• _WHAT THIS TASK INVOLVES_:
Begin at the line containing "decorative bowl: present" in the records below, end at the line containing "wall art: present", and retype each line in that span exactly. No other line and no image should appear.

• _EXCERPTED RECORDS_:
_____
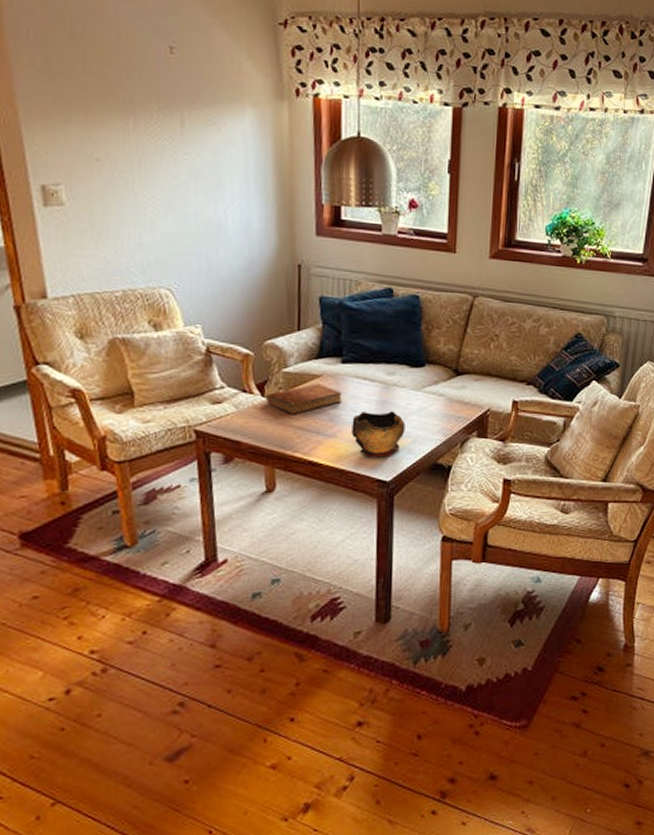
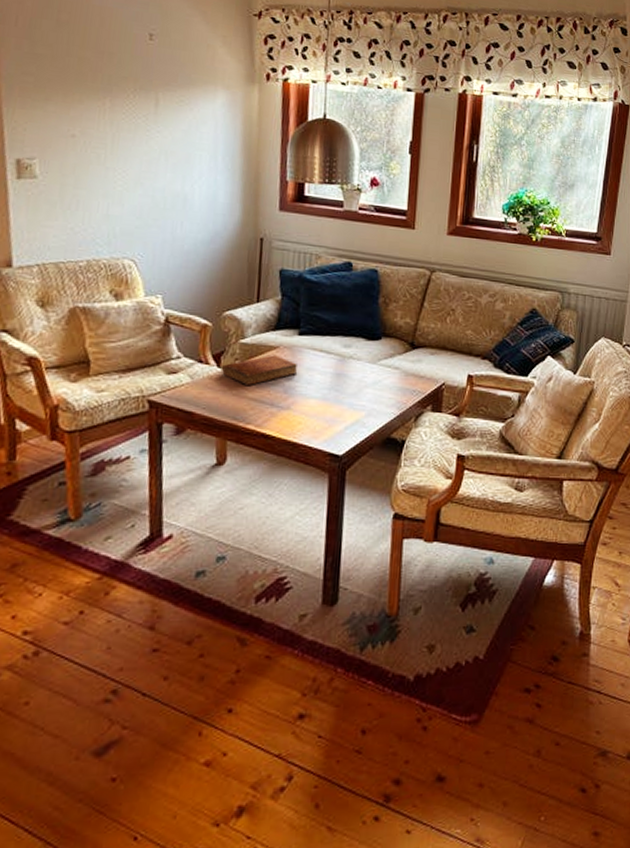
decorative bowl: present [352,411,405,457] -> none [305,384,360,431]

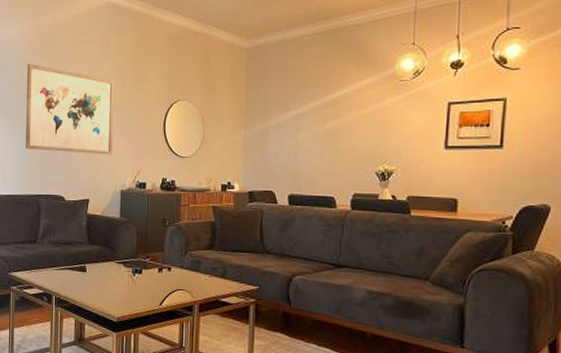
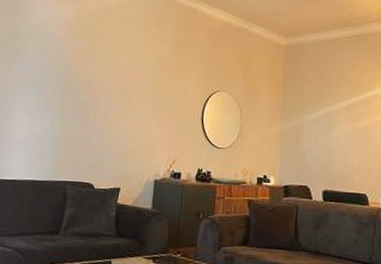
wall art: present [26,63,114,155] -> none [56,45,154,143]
_____
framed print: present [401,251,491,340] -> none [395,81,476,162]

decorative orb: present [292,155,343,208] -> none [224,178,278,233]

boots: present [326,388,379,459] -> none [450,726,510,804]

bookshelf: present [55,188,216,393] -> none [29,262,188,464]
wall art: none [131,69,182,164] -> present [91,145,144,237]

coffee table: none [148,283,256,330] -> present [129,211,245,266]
_____
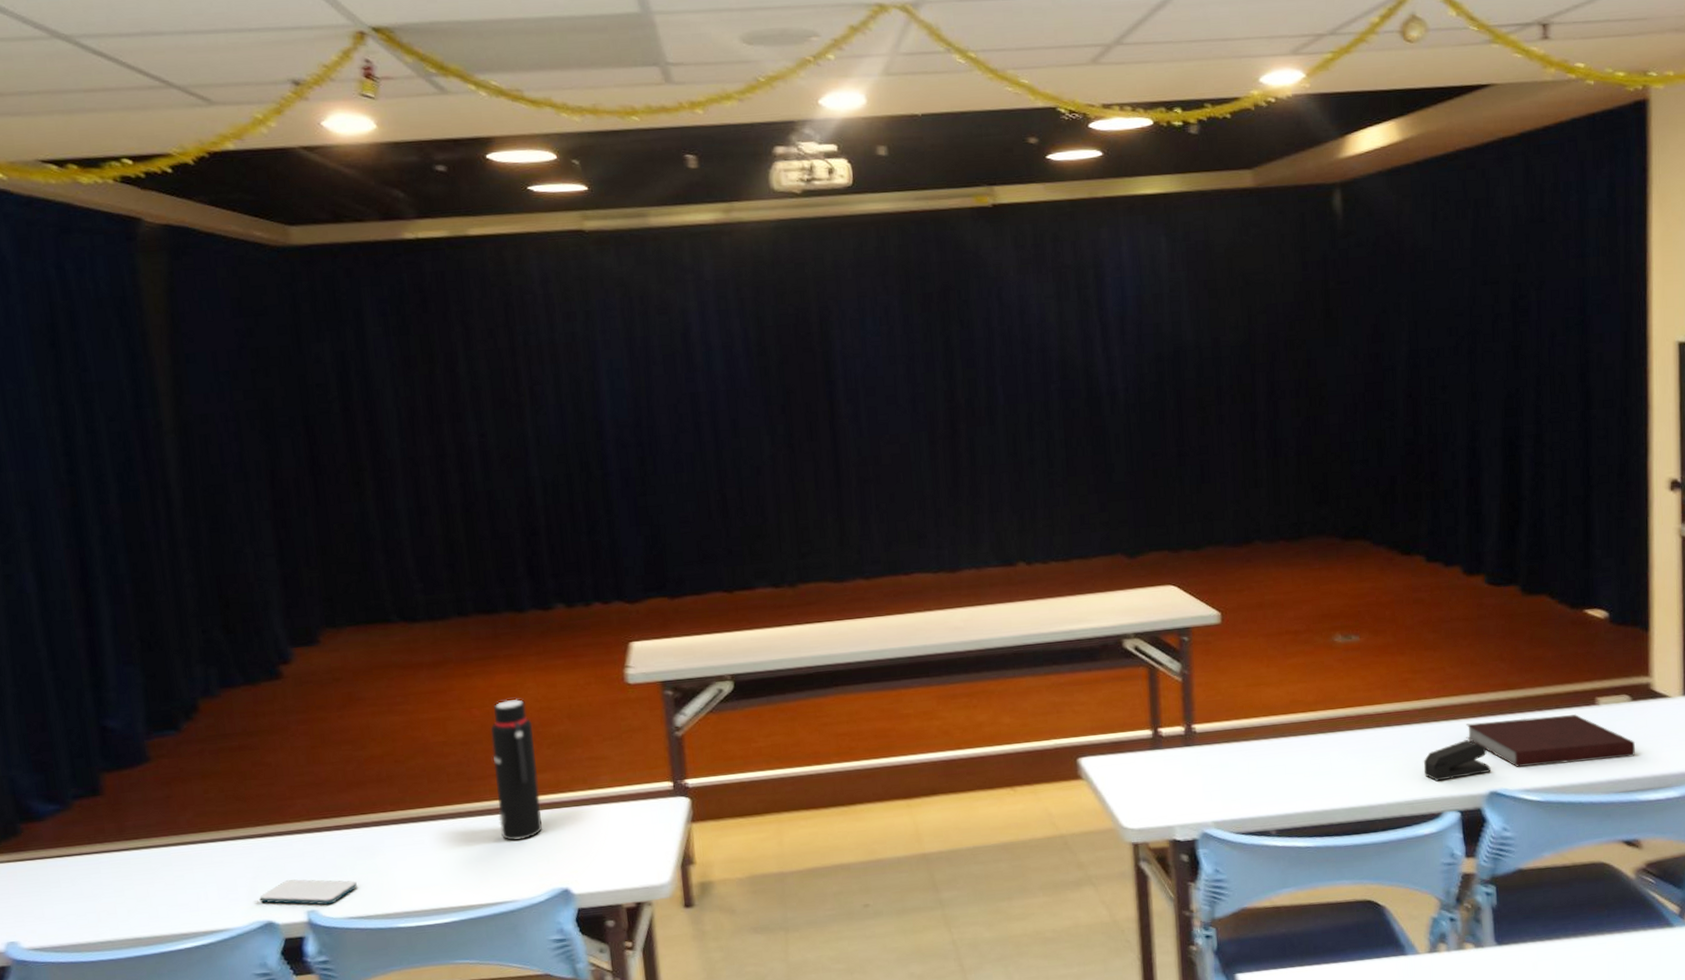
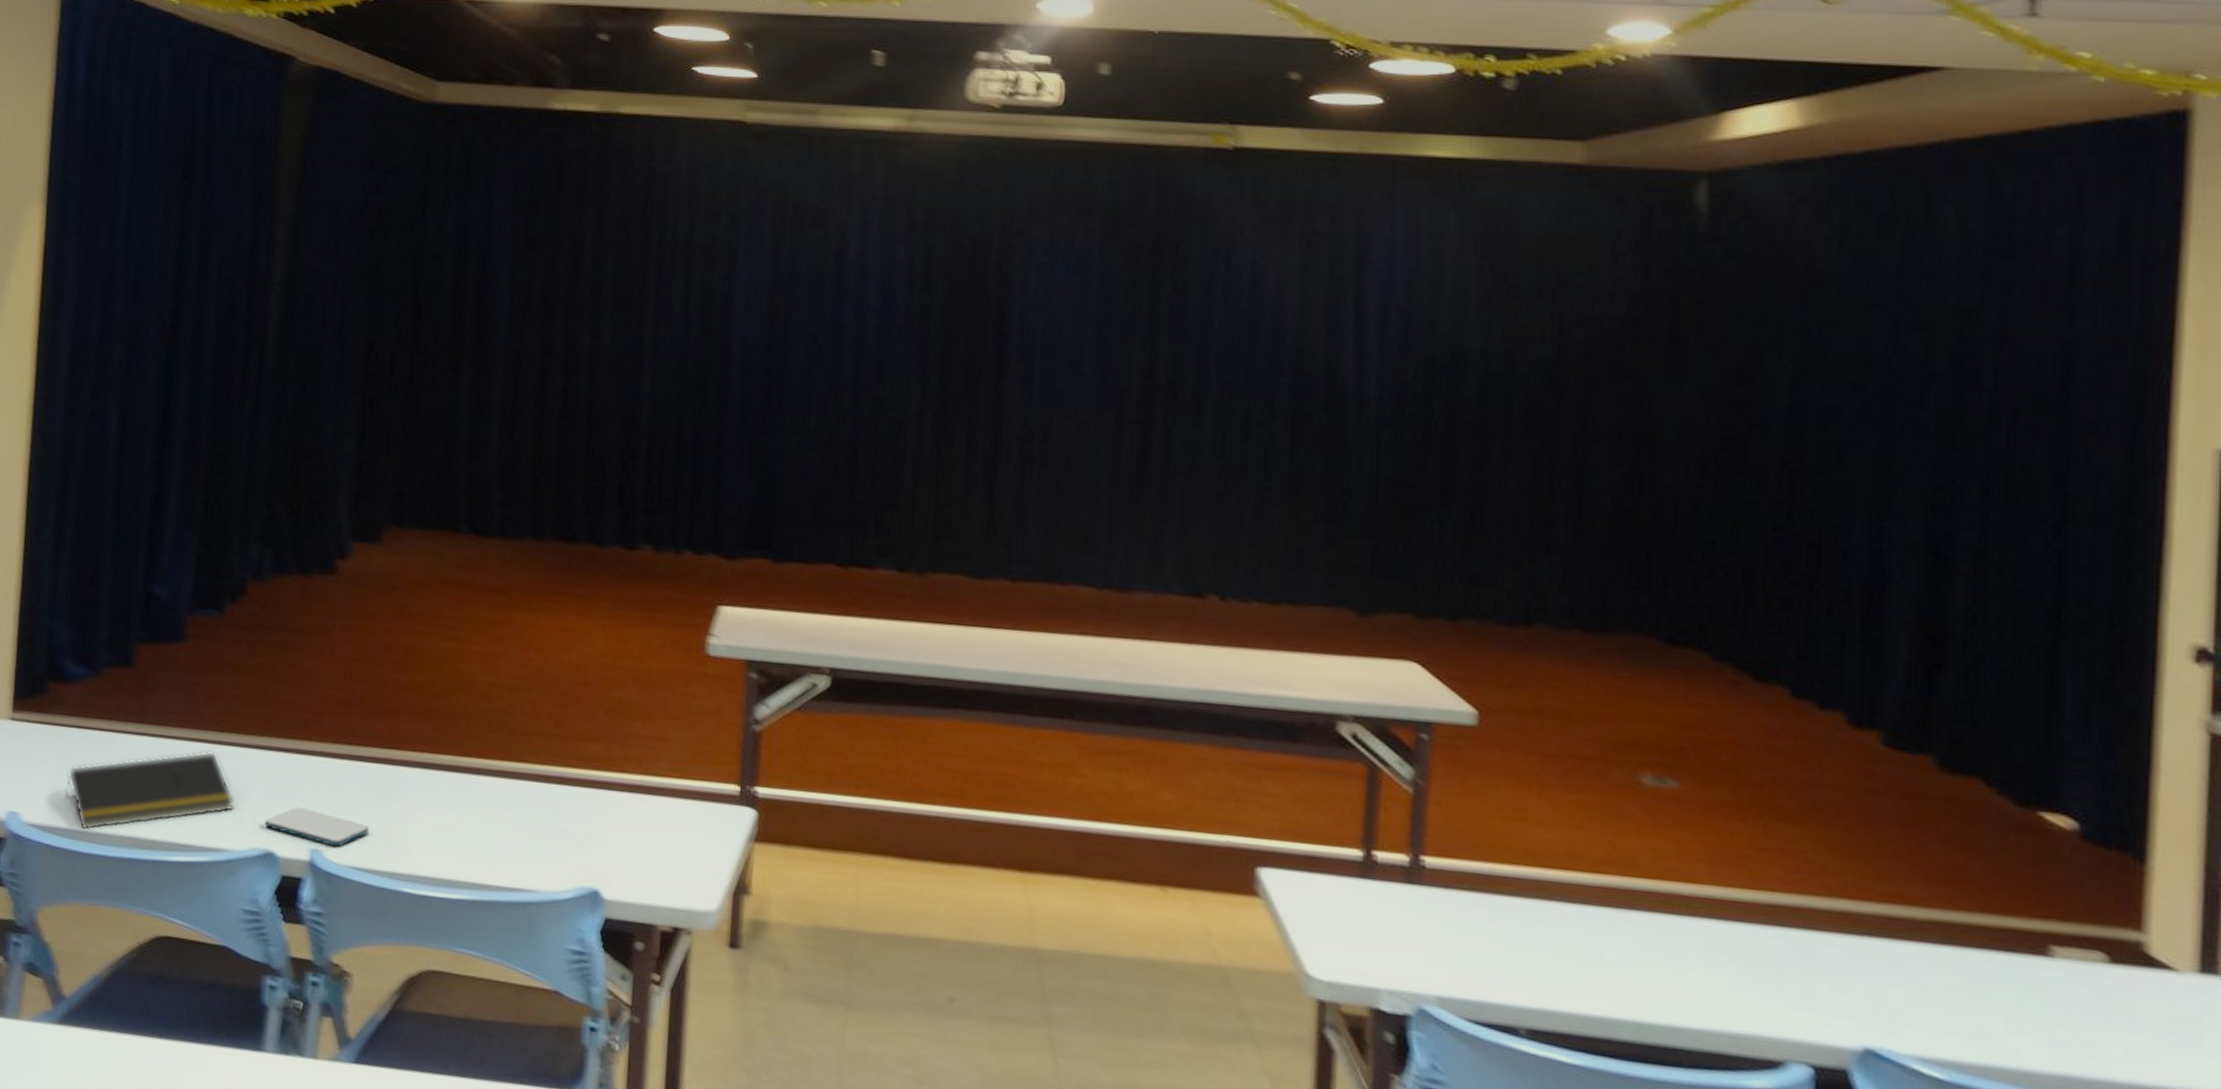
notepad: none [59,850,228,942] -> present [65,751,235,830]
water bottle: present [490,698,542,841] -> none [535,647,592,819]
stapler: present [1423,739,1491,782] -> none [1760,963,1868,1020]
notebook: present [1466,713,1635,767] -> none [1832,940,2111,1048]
_____
• _FINISHED TASK_:
decorative bowl: present [352,411,405,457] -> none [305,384,360,431]

wall art: present [26,63,114,155] -> none [56,45,154,143]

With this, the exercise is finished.